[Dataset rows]
..............................
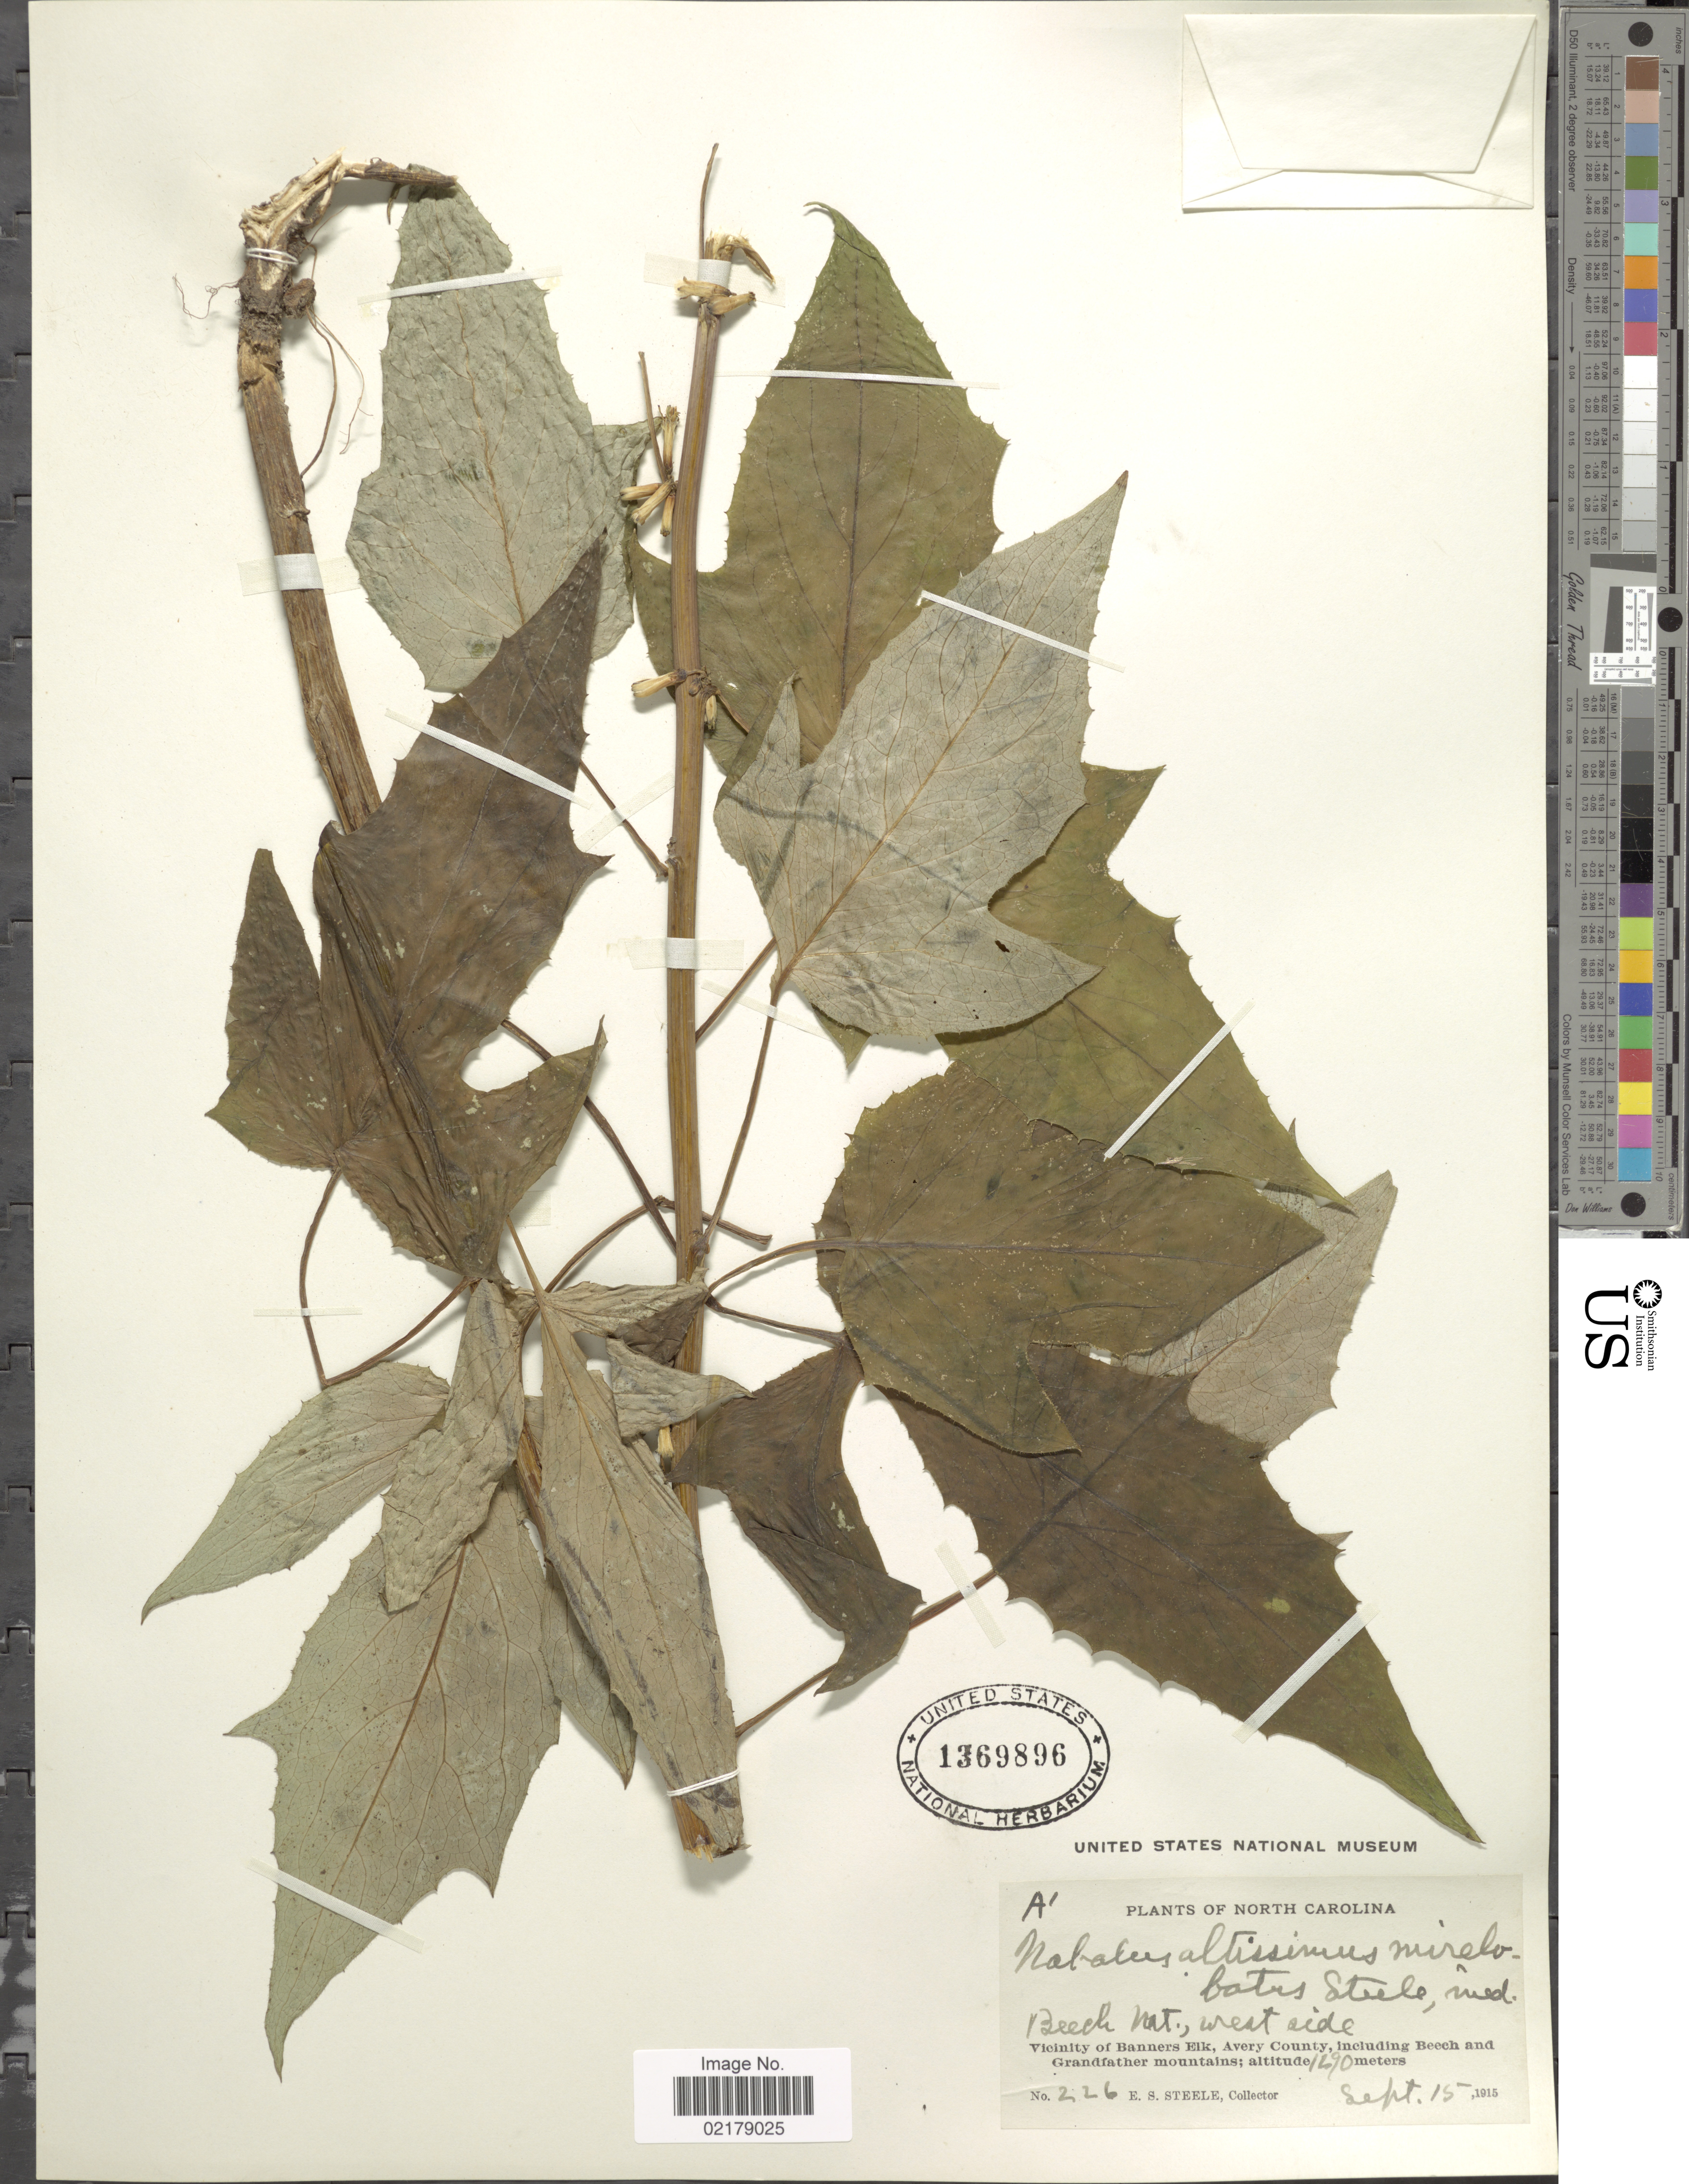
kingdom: Plantae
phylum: Tracheophyta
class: Magnoliopsida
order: Asterales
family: Asteraceae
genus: Nabalus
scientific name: Nabalus altissimus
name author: (L.) Hook.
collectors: E. Steele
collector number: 226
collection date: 1915-09-15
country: United States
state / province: North Carolina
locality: Beech Mt., west side, Vicinity of Banners Elk, Avery County, including Beech and Grandfather mountains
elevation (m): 1290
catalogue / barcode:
..............................
## AIM OF THE TASK
Reproduce every line of the dataset rows above verbatim, omitting the pictures.

## EXPECTED OUTPUT
kingdom: Plantae
phylum: Tracheophyta
class: Magnoliopsida
order: Asterales
family: Asteraceae
genus: Nabalus
scientific name: Nabalus altissimus
name author: (L.) Hook.
collectors: E. Steele
collector number: 226
collection date: 1915-09-15
country: United States
state / province: North Carolina
locality: Beech Mt., west side, Vicinity of Banners Elk, Avery County, including Beech and Grandfather mountains
elevation (m): 1290
catalogue / barcode:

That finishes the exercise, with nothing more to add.